Research Paper Volume 11, Issue 4 pp 1129—1150
Stem cell-derived extracellular vesicles for myocardial infarction: a meta-analysis of controlled animal studies
- 1 Department of Cardiac Function Evaluation, Henan Provincial People’s Hospital, Zhengzhou, Henan, China
- 2 Department of Cardiology, Zhengzhou University People’s Hospital, Zhengzhou, Henan, China
- 3 Department of Electrocardiology, Fuwai Central China Cardiovascular Hospital, Zhengzhou, Henan, China
- 4 Department of Cardiology, Zhengzhou Central Hospital Affiliated to Zhengzhou University, Zhengzhou, Henan, China
- 5 Department of Cardiology, The Second Affiliated Hospital of Zhengzhou University, Zhengzhou, Henan, China
- 6 Department of Cardiology, Fuwai Central China Hospital, Zhengzhou, Henan, China
- 7 Department of Cardiology, Henan Provincial People’s Hospital, Zhengzhou, Henan, China
Received: October 7, 2018 Accepted: February 1, 2019 Published: February 21, 2019https://doi.org/10.18632/aging.101814
How to Cite
Copyright: Yang et al. This is an open‐access article distributed under the terms of the Creative Commons Attribution License (CC BY 3.0), which permits unrestricted use, distribution, and reproduction in any medium, provided the original author and source are credited.

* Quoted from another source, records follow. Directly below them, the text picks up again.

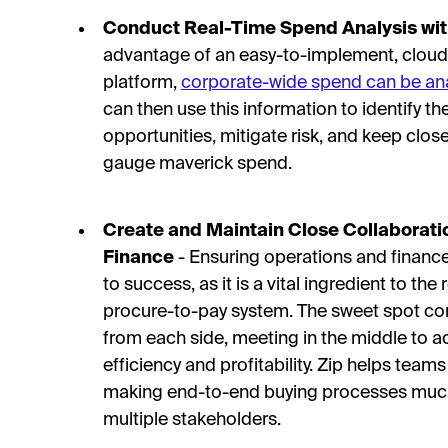
Conduct Real-Time Spend Analysis wi
advantage of an easy-to-implement, cloud
platform,
corporate-wide spend can be ana
can then use this information to identify t
opportunities, mitigate risk, and keep clo
gauge maverick spend.
Create and Maintain Close Collaborat
Finance
- Ensuring operations and finance 
to success, as it is a vital ingredient to the
procure-to-pay system. The sweet spot com
from each side, meeting in the middle to 
efficiency and profitability. Zip helps tea
making end-to-end buying processes much
multiple stakeholders.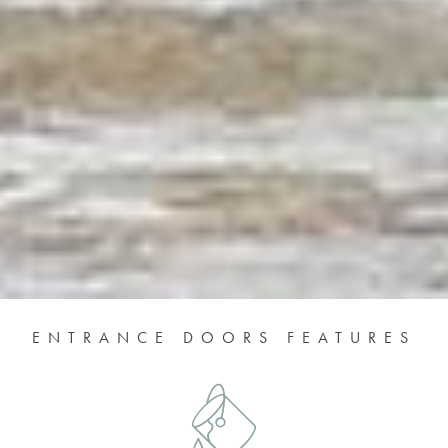
ENTRANCE DOORS FEATURES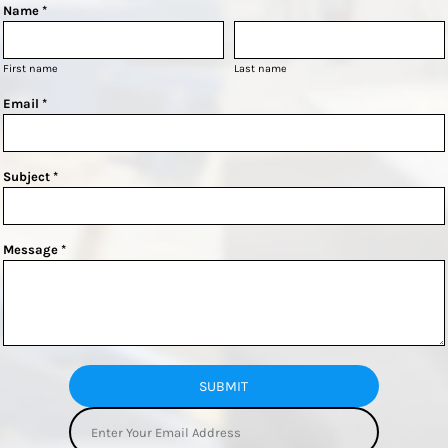
Name *
First name
Last name
Email *
Subject *
Message *
SUBMIT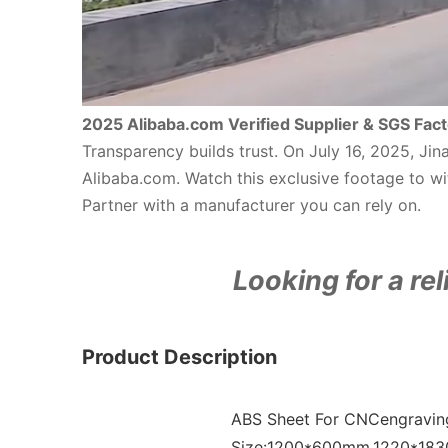
2025 Alibaba.com Verified Supplier & SGS Fact
Transparency builds trust. On July 16, 2025, Ji
Alibaba.com. Watch this exclusive footage to wit
Partner with a manufacturer you can rely on.
Looking for a rel
Product Description
ABS Sheet For CNCengraving
Size:1200*600mm,1220*183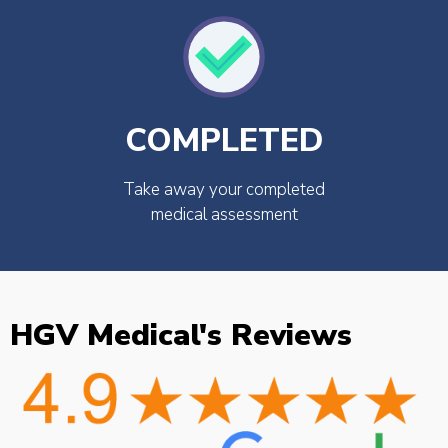
COMPLETED
Take away your completed
medical assessment
HGV Medical's Reviews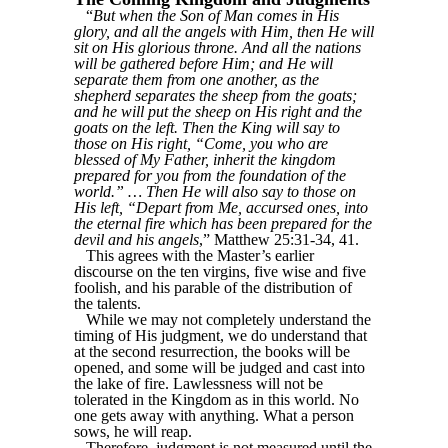
“
But when the Son of Man comes in His
glory, and all the angels with Him, then He will
sit on His glorious throne. And all the nations
will be gathered before Him; and He will
separate them from one another, as the
shepherd separates the sheep from the goats;
and he will put the sheep on His right and the
goats on the left. Then the King will say to
those on His right, “Come, you who are
blessed of My Father, inherit the kingdom
prepared for you from the foundation of the
world.” … Then He will also say to those on
His left, “Depart from Me, accursed ones, into
the eternal fire which has been prepared for the
devil and his angels
,” Matthew 25:31-34, 41.
This agrees with the Master’s earlier
discourse on the ten virgins, five wise and five
foolish, and his parable of the distribution of
the talents.
While we may not completely understand the
timing of His judgment, we do understand that
at the second resurrection, the books will be
opened, and some will be judged and cast into
the lake of fire. Lawlessness will not be
tolerated in the Kingdom as in this world. No
one gets away with anything. What a person
sows, he will reap.
Therefore, judgment is not measured until the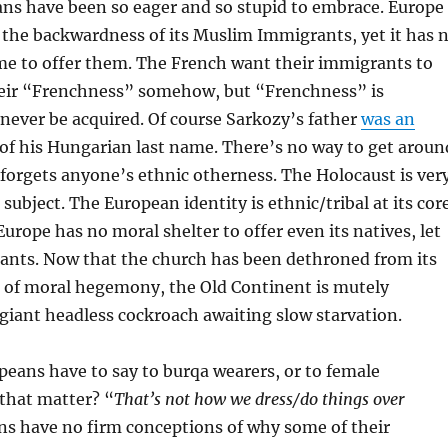
ans have been so eager and so stupid to embrace. Europe
the backwardness of its Muslim Immigrants, yet it has 
me to offer them. The French want their immigrants to
their “Frenchness” somehow, but “Frenchness” is
n never be acquired. Of course Sarkozy’s father
was an
of his Hungarian last name. There’s no way to get aroun
 forgets anyone’s ethnic otherness. The Holocaust is ver
subject. The European identity is ethnic/tribal at its cor
Europe has no moral shelter to offer even its natives, let
rants. Now that the church has been dethroned from its
n of moral hegemony, the Old Continent is mutely
 giant headless cockroach awaiting slow starvation.
eans have to say to burqa wearers, or to female
 that matter? “
That’s not how we dress/do things over
ns have no firm conceptions of why some of their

Stem cell-derived extracellular vesicles (EVs) have emerged as a promising therapy for myocardial infarction, but its effects remain incompletely understood. We aim to systematically review the efficacy of EVs on myocardial infarction in both small and large animals.
On April 5, 2018, we searched the PubMed, Embase and Web of Science databases using variations of “myocardial infarction” and “extracellular vesicle”. Controlled studies about the treatment effects of stem cell-derived EVs in myocardial infarction animal model were included. Meta-regression analysis was used to reveal the factors affecting the EVs treatments.
Of 1210 studies retrieved, 24 were eligible for meta-analysis. EVs injection was associated with the improvements of left ventricular ejection fraction (12.65%), fractional shortening (7.54%) and the reduction of infarct size/area at risk (-15.55%). Meta-regression analysis did not reveal the association between treatment efficacy and type of stem cell, ligation-to-injection interval, route of delivery, dosage of delivery or follow-up period (all P values > 0.05). The median quality score of eligible studies was only 1, indicating potential risks of bias.
Stem cell-derived EVs improve cardiac function and reduce infarct size in myocardial infarction animals, but current pool-up study reveals no associations between common factors and treatment effects.